We reached the secluded bay where our 2 hour trek started from. There wasn’t much room to manouvre as the bay was small and the tide low. A plank was hastily arranged and we were all told to be quick. We either weren’t quick enough or the captain hadn’t apprecieted just how low the tide was; either way, we were beached!

We pressed on with our guide, Duke, and “Team Malaysia” as Duke referred to the Malaysian contingent, leaving the crew trying to lever the boat free from the shore.

The trek was very cool and one of the reasons we picked the tour. It was on a trail created by the company owner who grew up on the island. It weaved up and down, through thick undergrowth and heavy forest. We came across a tranquil lake and then a small holding where an old couple had retired to. It felt like we were in the middle of a lost world.

We eventually punched out onto a single track concrete road and headed down to our rendevous point at the nearest harbour (a rather grand word for what was a concete jetty). The boat wasn’t there though. Duke made a quick call and the boat was still beached and would need to stay there until midnight for the high tide!

Another boat was scrambled and after about a 45 min wait we were being taken for lunch on a secluded beach on one of the formations on Halong Bay, or so we thought.

Our new captain was a little more cautious than our former and so an executive decision was taken to have lunch on our emergancy craft – a honeymoon boat.

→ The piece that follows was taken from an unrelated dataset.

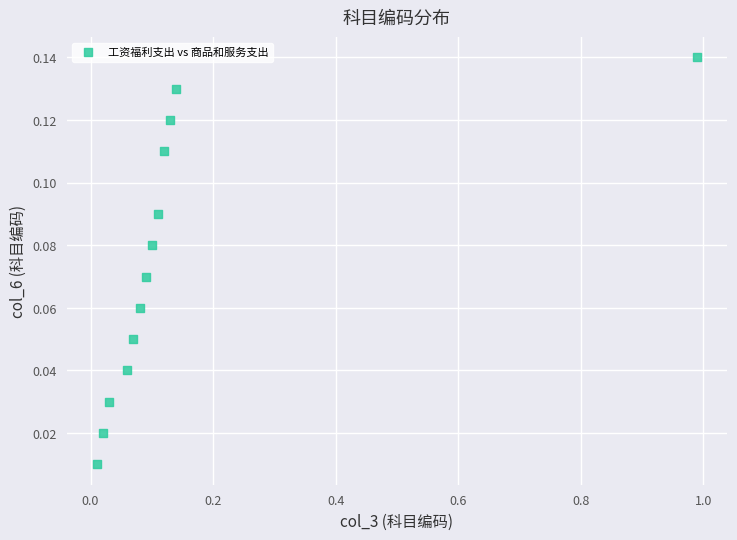

What is the range of X values (max minus min)?

1.0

After lunch, another enslaught of food, we headed to to the maim harbour at Cat Ba Town. We were staying in the lovely Sun Rise Resort , along with a grand total of 2 other guests! There must have been 10 staff to one guest.

After a relaxing afternoon on the beach we had a stroll around to the next bay before heading to dinner back at the hotel.

During dinner I was feeling quite content with life (check out the picture here and you may be able to understand why) when my phone buzzed with a SMS from Slinn (fellow Director at Rockshore). It was a txt to tell me one of our major projects, and one that I had led for almost 2 years, had closed out. I was a very happy man at that moment, in that place. I celebrated with another Tiger and made sure I gave myself a few minutes on our balcony to saviour the moment. Well done boys.

The next morning we were picked up by our rescued transfer boat to be ferried back to the Pinter Cruiser for the final leg back to the mainland, or so we thought!

We very quicky found ourselves in a serene mist and were Lost At Sea!

We didn’t make it back to the Pinter Cruiser as when the mist cleared we headed straight back to the mainland.

For some unknown reason we moored at a seemingly random point on the mainland and then walked for 3km to our minibus in the heat of the early afternoon Sun; not a great end to a fantastic few days, but after a complaint back on the mainland we suprisingly got a 20% refund. Laura was most pleased with my negotiation skills!